Which lines in the items below contain the string "roll"? Gather every one of them and copy each out in full.

- **Record extracts**:

-------------------------

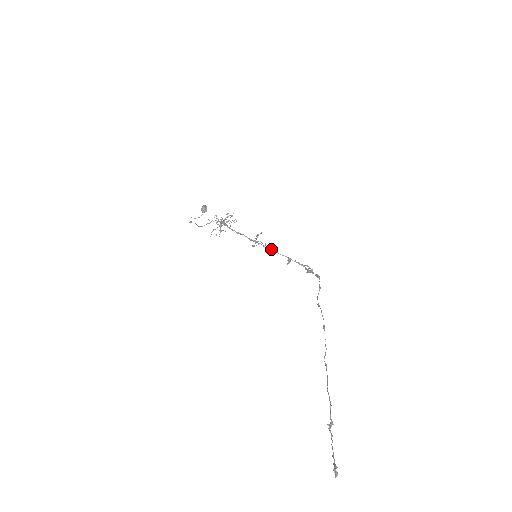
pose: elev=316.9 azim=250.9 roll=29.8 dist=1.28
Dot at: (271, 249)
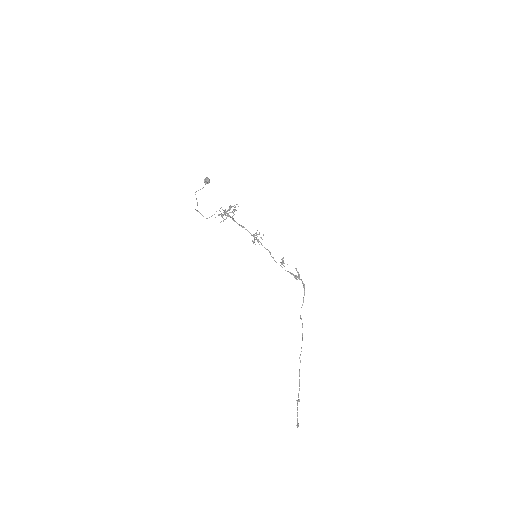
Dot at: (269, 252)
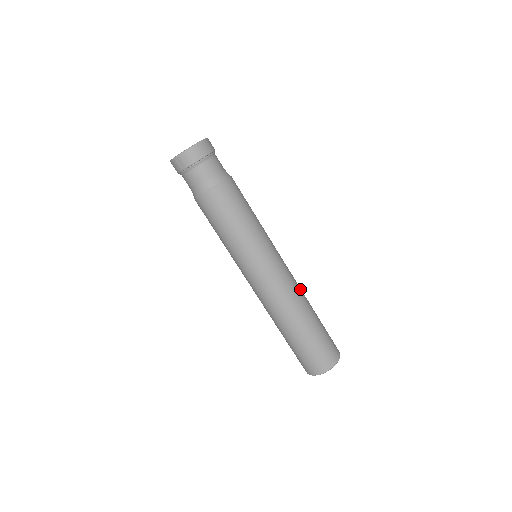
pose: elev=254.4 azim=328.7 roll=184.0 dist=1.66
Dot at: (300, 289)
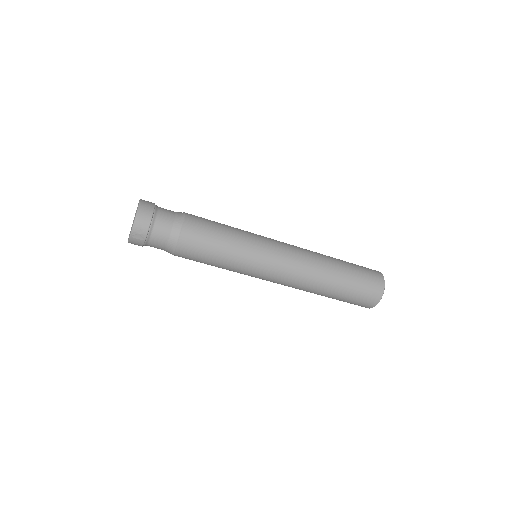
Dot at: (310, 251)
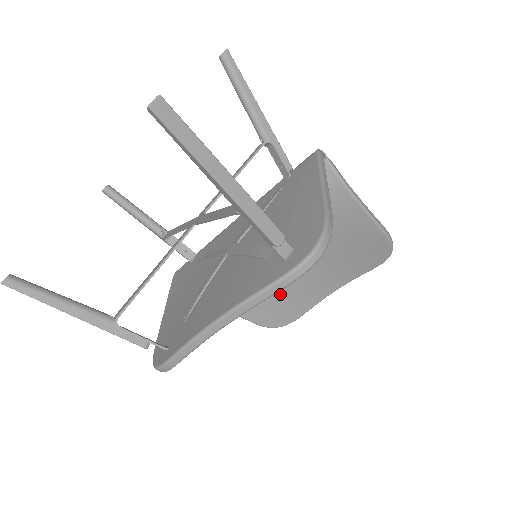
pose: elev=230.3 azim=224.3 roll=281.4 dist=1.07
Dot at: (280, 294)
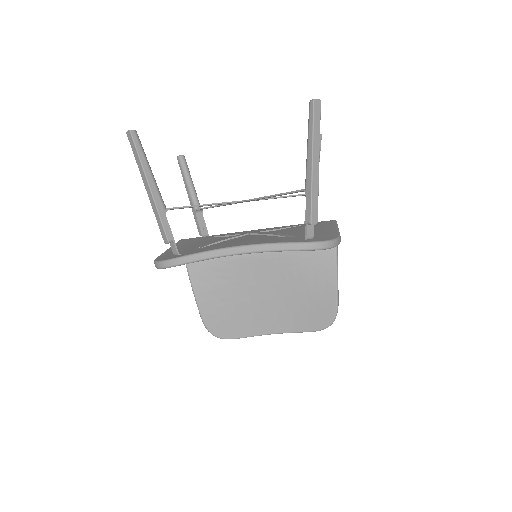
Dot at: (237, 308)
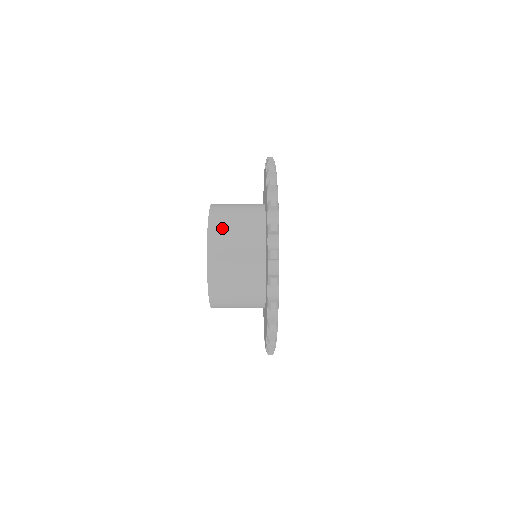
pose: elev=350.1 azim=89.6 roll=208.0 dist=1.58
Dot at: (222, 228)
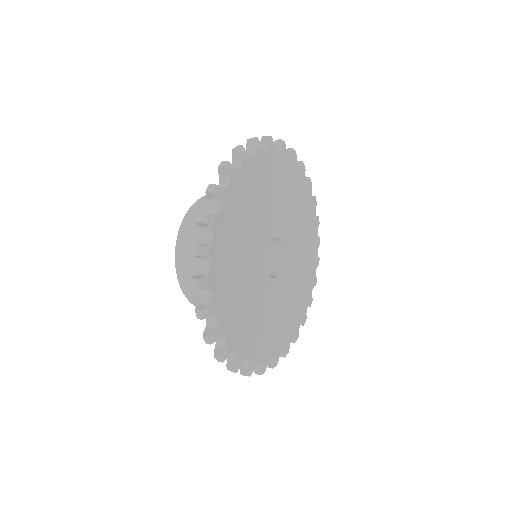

-------------------------

- **Result below**:
pose: elev=316.9 azim=250.9 roll=29.8 dist=1.28
pose: elev=254.4 azim=328.7 roll=184.0 dist=1.66
pose: elev=230.3 azim=224.3 roll=281.4 dist=1.07
pose: elev=350.1 azim=89.6 roll=208.0 dist=1.58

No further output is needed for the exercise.